Task description: From the listing below, copy only the lines from the line that contains "Netto cena EUR bez DPH/ks, X18934E: 70" to the line that contains "Netto cena EUR bez DPH/ks, X17834E: 80", counting those two lines as part of the copy.

Records to process:
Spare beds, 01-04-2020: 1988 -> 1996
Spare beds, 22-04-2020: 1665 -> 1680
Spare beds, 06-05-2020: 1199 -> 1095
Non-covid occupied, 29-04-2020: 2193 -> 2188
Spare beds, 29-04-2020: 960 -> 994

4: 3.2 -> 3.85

---

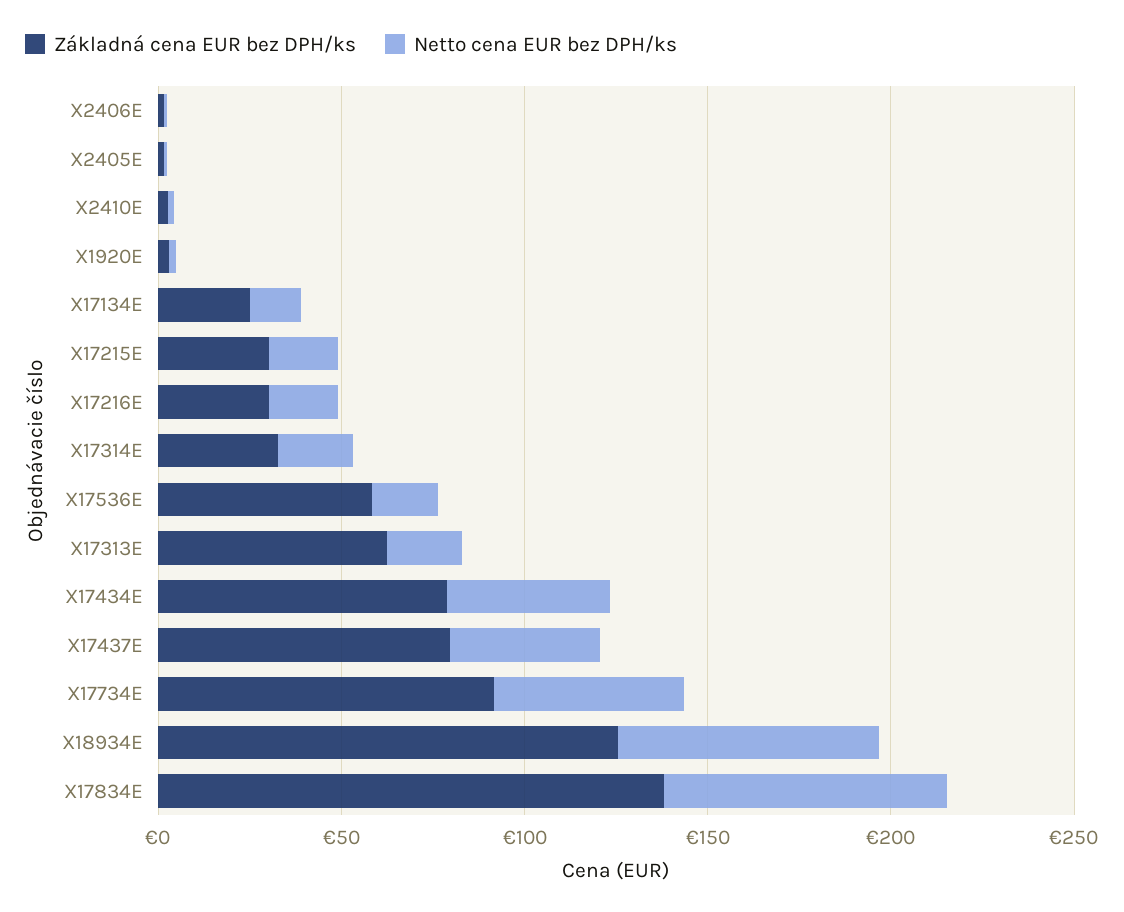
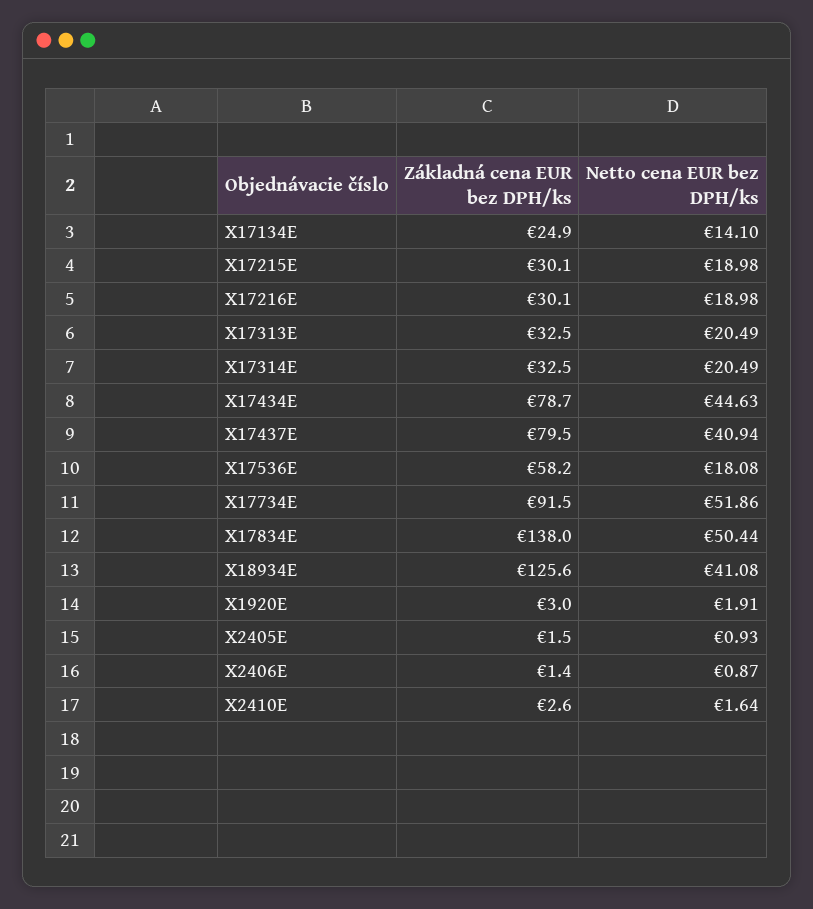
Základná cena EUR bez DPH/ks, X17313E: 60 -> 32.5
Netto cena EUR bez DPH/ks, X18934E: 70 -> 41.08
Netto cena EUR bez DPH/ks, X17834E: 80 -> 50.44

Task output:
Netto cena EUR bez DPH/ks, X18934E: 70 -> 41.08
Netto cena EUR bez DPH/ks, X17834E: 80 -> 50.44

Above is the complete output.